Gints Zilbalodis to chyba miły i na pewno zaangażowany w swoją pracę gość. I całkiem zdolny, bo w przypadku swoich filmów odpowiada za wiele ich aspektów takich jak reżyseria, scenariusz, montaż, a nawet stworzenie muzyki/udźwiękowienie. Przejrzyjcie sobie jego profile w mediach społecznościowych, gdzie z autentyczną pasją opowiada o kulisach powstania "Flow", zdradza różne produkcyjne tajemnice, opowiada o rzeczach, o które nikt nie pyta, a które okazują się naprawdę ciekawe. Ja wiem, że to mała i raczej nic nie znacząca rzecz w kontekście wielkich akcji promocyjnych, które urządza się filmom aspirującym szczególnie do amerykańskich nagród, ale to fajna sprawa. Buduje się w ten sposób nie tylko zainteresowanie tytułem, ale też małą legendę wokół niego.
"Flow" wpisuje się też w ten kapitalny trend, który stał się bardziej doniosły za sprawą "Psa i robota" sprzed roku. I nie chodzi o to, aby wyeliminować z tego typu filmów dialogi, których obie produkcje nie posiadają. Pokazują natomiast, że animowane kino, pozornie przeznaczone dla (naj)młodszej widowni, wcale nie musi się ograniczać do pewnych kategorii wiekowych, ale łączyć pokolenia. Gdy dla jednych film będzie po prostu sympatyczną przygodą z uroczymi, zwierzęcymi bohaterami, dla innych - melancholijną refleksją nad losem naszego świata, który nieuchronnie zdaje się zmierzać ku klimatycznej katastrofie.

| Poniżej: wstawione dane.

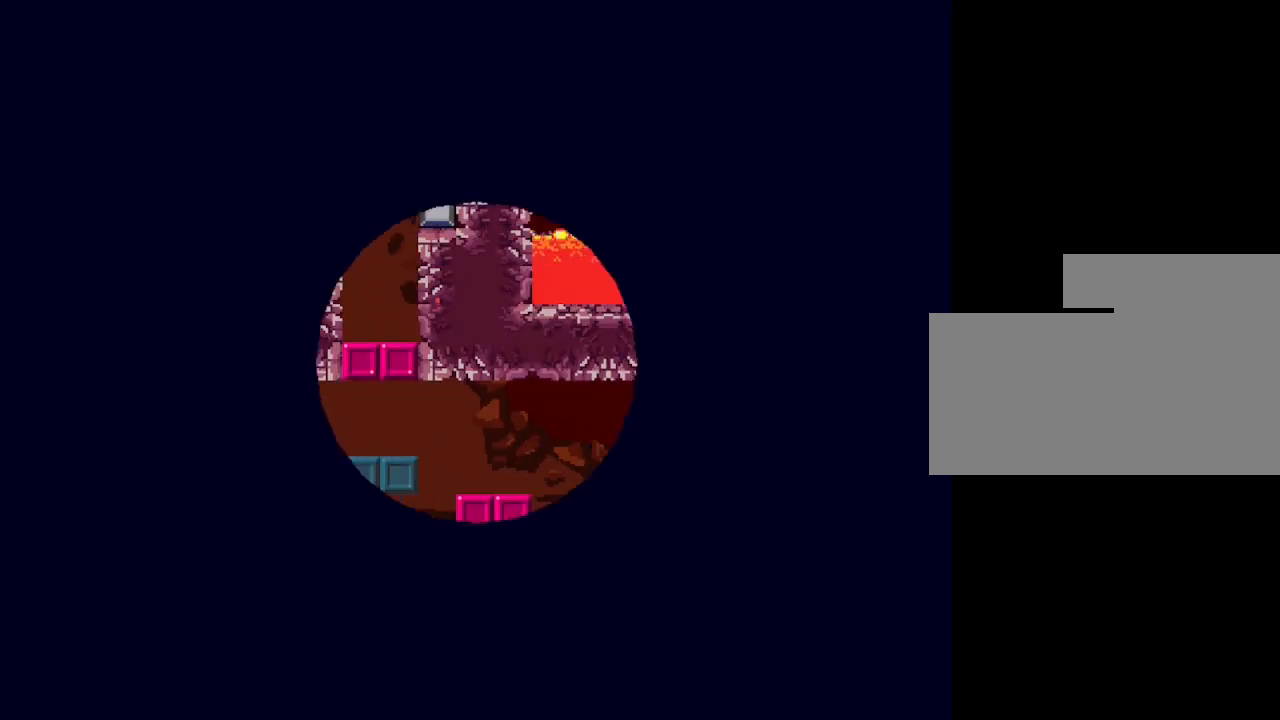
{"keys": ["right"], "events": [[367, "right", "down"]]}
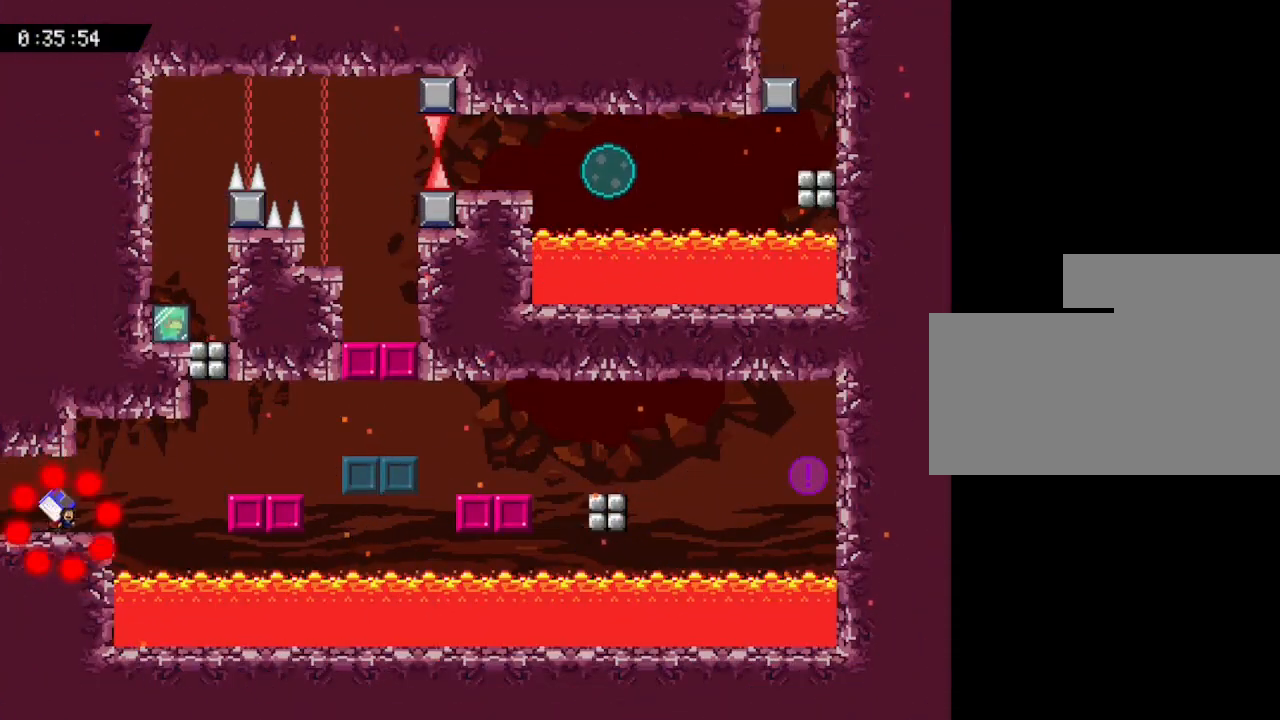
{"keys": ["right"], "events": [[83, "right", "up"], [233, "right", "down"]]}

Bo dzieło Zilbalodisa jest tyleż magiczne, ile prowokacyjne. Czarny kotek, pocieszny labrador, zaspana kapibara, zawadiacki lemur i majestatyczny ptak trafiają na wspólną łódź, bo świat wokół nich zalała woda. Tego, co znali i gdzie egzystowali, właściwie już nie ma. Z prądem płyną gdzieś, nie wiedzą gdzie, starają się przeżyć, po drodze mijając dowody na istnienie tamtego świata - opustoszałe budowle, dryfujące na falach przedmioty nie należące już do nikogo. Tę apokalipsę sami na siebie sprowadzamy - zdaje się mówić, zupełnie nie tendencyjnie i nie oskarżycielsko, tej dorosłej widowni "Flow". Tej młodszej przekazuje mądrą lekcję - o wartości współpracy, o różnicach, będących naszą siłą, o determinacji, jaką warto w sobie pielęgnować i nadziei, której nie można tracić.